Le corps imaginaire, le corps parlant et le racisme

Compte rendu de séance
de janvier 2017

par Philippe Doucet

LE CORPS IMAGINAIRE

Il y a une dimension imaginaire du corps qui n’est pas l’organisme dont s’occupe la médecine et dont Lacan fait le lieu d’inscription de la jouissance de l’objet a. On peut décliner ce rapport du corps à l’imaginaire en quatre points :

  • Le stade du miroir : le reflet spéculaire auquel l’enfant s’identifie lui donne une unité illusoire au morcellement.
  • L’articulation freudienne entre moi idéal et Idéal du moi relève d’un jeu d’images.
  • Le nœud borroméen accentue que c’est par le biais de son image que le corps participe de l’économie de la jouissance.
  • Le corps conditionne les représentations imaginaires (signifié, sens et signification) et l’image même du monde est sur le modèle imaginaire du corps.

Il y a des exemples de ces modalités imaginaires liées au corps dans le livre de T-N Coates. La première est l’agressivité qui découle du moi imaginaire dont le rapport à l’autre en « ou toi ou moi » met en jeu une peur du morcellement poussant à affirmer son image de pouvoir et de puissance, à réduire l’autre au même ou à le détruire partiellement.

Toutes les règles et les codes de la rue sont là pour affirmer que les noirs sont « les maîtres de leur vie, de leurs rues et de leur corps. » Protéger son corps est la mission essentielle de chaque noir.

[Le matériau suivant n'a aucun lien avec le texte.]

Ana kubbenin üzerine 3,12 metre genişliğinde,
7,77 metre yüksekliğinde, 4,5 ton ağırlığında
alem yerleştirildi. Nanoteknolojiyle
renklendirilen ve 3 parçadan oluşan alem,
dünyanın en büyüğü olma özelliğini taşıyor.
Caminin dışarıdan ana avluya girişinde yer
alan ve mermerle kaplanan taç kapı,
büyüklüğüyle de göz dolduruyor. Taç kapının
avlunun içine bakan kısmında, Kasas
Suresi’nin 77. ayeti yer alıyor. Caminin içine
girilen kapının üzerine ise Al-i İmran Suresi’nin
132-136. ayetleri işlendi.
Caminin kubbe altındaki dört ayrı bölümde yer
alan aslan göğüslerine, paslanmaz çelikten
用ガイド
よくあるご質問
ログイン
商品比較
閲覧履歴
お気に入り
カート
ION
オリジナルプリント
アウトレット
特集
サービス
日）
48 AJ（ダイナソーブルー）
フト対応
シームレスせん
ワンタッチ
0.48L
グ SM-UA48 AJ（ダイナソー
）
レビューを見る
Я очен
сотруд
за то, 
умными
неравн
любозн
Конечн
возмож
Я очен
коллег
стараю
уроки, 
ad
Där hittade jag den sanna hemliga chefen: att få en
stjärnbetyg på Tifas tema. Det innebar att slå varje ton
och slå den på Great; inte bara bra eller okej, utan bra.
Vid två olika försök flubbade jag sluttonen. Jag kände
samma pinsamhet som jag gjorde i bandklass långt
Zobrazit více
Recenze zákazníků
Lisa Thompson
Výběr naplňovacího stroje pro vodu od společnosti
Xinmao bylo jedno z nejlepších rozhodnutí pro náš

L’économie de la jouissance liée à l’image du corps est toute entière centrée sur l’affirmation et la protection du corps contre « le plus grand danger » : « Les bandes de jeunes hommes qui avaient transformé leur peur en rage » et qui sont « capables de te briser la mâchoire, de te piétiner le visage, de t’abattre même, à la seule fin d’éprouver ce pouvoir, de se délecter de la puissance de leur corps. Et cette jouissance sauvage, ces agissements spectaculaires faisaient résonner leur nom. » Le corps et l’image du corps sont au carrefour du réel (le corps disloqué), de l’imaginaire (le pouvoir sur le semblable) et du symbolique (se faire un nom).

Les codes vestimentaires, les bandes, la violence, le monde entier s’organisent en cercles concentriques à partir du rond central, le corps de chacun. Comme chacun a peur pour son corps, le monde est vécu comme une menace contre laquelle chacun doit se protéger.

Cela a des effets sur la perception de la loi qui organise et structure les rapports humains entre noirs eux-mêmes. La loi du père est la première affectée par cette image du corps. « Mon père avait tellement peur. Sa peur je la ressentais dans ma chair, sous la brûlure de sa ceinture en cuir noir, avec laquelle il me donnait des coups chargés d’anxiété plus que de colère » p.33. « Soit c’est moi qui le bats, soit ce sera la police » p.34. Pas assez violent ou trop violent, le père bat son enfant pour le protéger de la Loi de l’Amérique. C’est « notre condition ; c’est le système qui fait de ton corps un objet destructible. » Même l’école et sa « fausse moralité » participe de ce système. Elle n’est pas perçue « comme un lieu d’apprentissage fondamental, mais comme un moyen d’échapper à la mort et à l’emprisonnement ». p.47 « Soixante pour cent des jeunes hommes noirs qui abandonnent le lycée finissent en prison. » Ce constat conduit Coates à « considérer la rue et l’école comme les deux bras d’un même monstre. »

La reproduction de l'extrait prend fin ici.